July 13, 2012
As we’re rather busy setting up the Shimano Singletrack Classic Weekender course and have been up all night fighting with van suspension, Fresh Goods Friday is a little bit shorter than usual. However, what we lose in length, we make up in quality. Without any more preambling, let’s gallop into the weekend…
Trek Remedy 8
If you’re been reading her blog, you’ll know that Jenny (not our Deputy Ed, we have another one) is off to do the Megavalanche in Alp d’Huez next weekend along with web boy Jon. She’s been in need of a small sized, light weight but burly bike – and Chris from Trek came up with the perfect Remedy. With seasoned enduro/Super D racer Ross Schnell using his on events such as the Downieville Classic, it should be just the ticket for glacier bashing and general Alpine sending.
From: Trek UK
Using Trek’s concentric ‘ABP’ design, the Remedy offers 150mm of travel at either end, both controlled by custom DRCV sprung Fox shocks front and rear. The DRCV system features an extra air chamber which opens on big hits, which Trek says gives excellent small bump response combined with ‘seemingly bottomless’ travel in the really rough stuff.
The back end can be converted from standard QR to a 142x12mm through axle and the magnesium shock link uses a pair of ‘Mino Link’ chips to adjust the head angle from 67.5° to 67° and drop the bottom bracket 7mm at the same time. As you’d expect from the people that created the standard, it’s got an E2 tapered headtube up front.
The drivetrain is a mix of Shimano SLX and XT and there’s some nice looking Bontrager finishing kit, including tubeless ready rims and XR4 tyres. Best of all, it comes in a bijou person friendly 15.5″ frame size with masses of standover but still nicely rangey top tube. We like.
POC Trabec helmet
Just one of the companies that seem to have made a successful transition from snow sports gear to the world of mountain biking, the Trabec is an enduro style, low backed helmet. It’s covered in 16 vents and the EPS core is strengthened with Aramid fibres. The seamless polycarbonate shell covers even the rim of the helmet, which is good if you’re a bit careless and end up bashing your helmet around – like us. The pads are treated with Polygiene to stop them ponging and the helmet is available in a load of rather nice colours if you’re not a Ford Model T sorta rider…
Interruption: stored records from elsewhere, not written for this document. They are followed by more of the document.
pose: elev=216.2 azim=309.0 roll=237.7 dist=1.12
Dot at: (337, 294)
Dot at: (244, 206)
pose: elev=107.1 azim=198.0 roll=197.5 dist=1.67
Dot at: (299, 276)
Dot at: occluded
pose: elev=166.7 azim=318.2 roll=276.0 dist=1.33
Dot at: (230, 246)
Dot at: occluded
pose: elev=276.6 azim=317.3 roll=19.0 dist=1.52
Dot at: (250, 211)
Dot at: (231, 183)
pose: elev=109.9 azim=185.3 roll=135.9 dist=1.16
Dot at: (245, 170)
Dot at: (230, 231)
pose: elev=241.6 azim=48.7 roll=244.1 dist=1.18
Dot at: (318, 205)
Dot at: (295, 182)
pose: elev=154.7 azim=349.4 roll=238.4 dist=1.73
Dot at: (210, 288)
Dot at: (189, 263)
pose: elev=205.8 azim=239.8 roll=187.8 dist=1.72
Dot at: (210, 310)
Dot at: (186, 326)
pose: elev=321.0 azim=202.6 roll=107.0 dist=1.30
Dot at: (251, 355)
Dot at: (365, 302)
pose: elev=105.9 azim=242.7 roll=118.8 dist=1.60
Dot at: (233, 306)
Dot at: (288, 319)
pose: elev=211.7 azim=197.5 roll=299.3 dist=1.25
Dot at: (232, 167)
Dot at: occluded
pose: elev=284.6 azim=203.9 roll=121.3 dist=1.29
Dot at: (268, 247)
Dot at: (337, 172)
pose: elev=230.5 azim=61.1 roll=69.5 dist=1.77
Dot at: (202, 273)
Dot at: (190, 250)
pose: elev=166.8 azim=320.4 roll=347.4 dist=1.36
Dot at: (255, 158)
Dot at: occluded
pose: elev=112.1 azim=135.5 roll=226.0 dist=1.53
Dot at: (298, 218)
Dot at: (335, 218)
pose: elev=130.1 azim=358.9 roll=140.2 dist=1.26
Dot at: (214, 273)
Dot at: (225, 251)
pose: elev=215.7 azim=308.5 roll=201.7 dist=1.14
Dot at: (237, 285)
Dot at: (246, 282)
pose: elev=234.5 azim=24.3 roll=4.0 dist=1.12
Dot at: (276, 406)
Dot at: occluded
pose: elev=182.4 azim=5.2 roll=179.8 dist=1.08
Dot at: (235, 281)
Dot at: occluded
Bluegrass Brave full face helmet
Yet another bit of rough and tough kit for Mega riding duties. Bluegrass is the hard riding protective kit offshoot of helmet specialists MET and this helmet certainly has some enduro laurels, having been used by Remy Absalon and Jerome Clementz while they were busy winning the Mega in 2010 and 2011. Olympian BMXer Shaznade Reade is also on the Bluegrass roster this year..
The fibreglass outer and EPS inner provide loads of protection and very little mass without resorting to expensive carbon fibre. There are some seriously large vents are at the front to aid breathing as well as all over and the special break-away peak design should prevent it getting ruined in a crash.
The helmet is also available in five sizes, from XS to XL, so if you’ve struggled to get a comfy fitting full facer in the past then there should be one that suits you. As well as loads of sizes, there are loads of designs too, including the official Megavalanche version. No word on whether it promises a winning Mega run, but we can hope eh?
Bluegrass Bobcat knee and elbow pads
If your head is sorted out then that leaves knees, elbows, so we were also sent these Bobcat knee and elbow pads by Bluegrass. They use a soft shell with super dense padding to provide all-round knee protection. The broad straps with silicone grippers should keep the stretchy neoprene ‘sock’ in place and they’re nicely broad, especially the elbows, so should sit comfortably for extended periods. They also come in magic-impact-hardening foam d3O versions.
Price: Knees: £55 or £89.99 for d3O – Elbows: £45 or £79.99 for d3O
Bluegrass Grizzly Lite spine protector
Accounts Lisa is modelling the zip-up spine and back protector, which uses a flexible and removable d3O back plate plus coccyx guard to keep you safe while crashing – or alternatively breakdancing. The perforated mesh vest itself uses a full length zip at the front to make it easy to get on or remove and the shoulders are made from lycra to sit well under packs. The waistband features a silicone gripper, so you shouldn’t end up with a crop top style look happening…
Scott MTB Premium shoe
The name might sound a bit no-frills, but this race shoe is far, far from it. It’s the top of the race off-road shoe from Scott and uses a HMX carbon fibre sole – with a 9 out of 10 rating for stiffness. It uses the BOA lacing tightening system with a neat loop-over on the lower mount to enable you to have an extra tight instep. The synthetic leather outer is designed to give maximum support while the mesh construction should keep you nice and cool – should the sun ever shine. The insole uses neat inserts to allow you to tune the fit with both metatarsal and arch wedges of different sizes.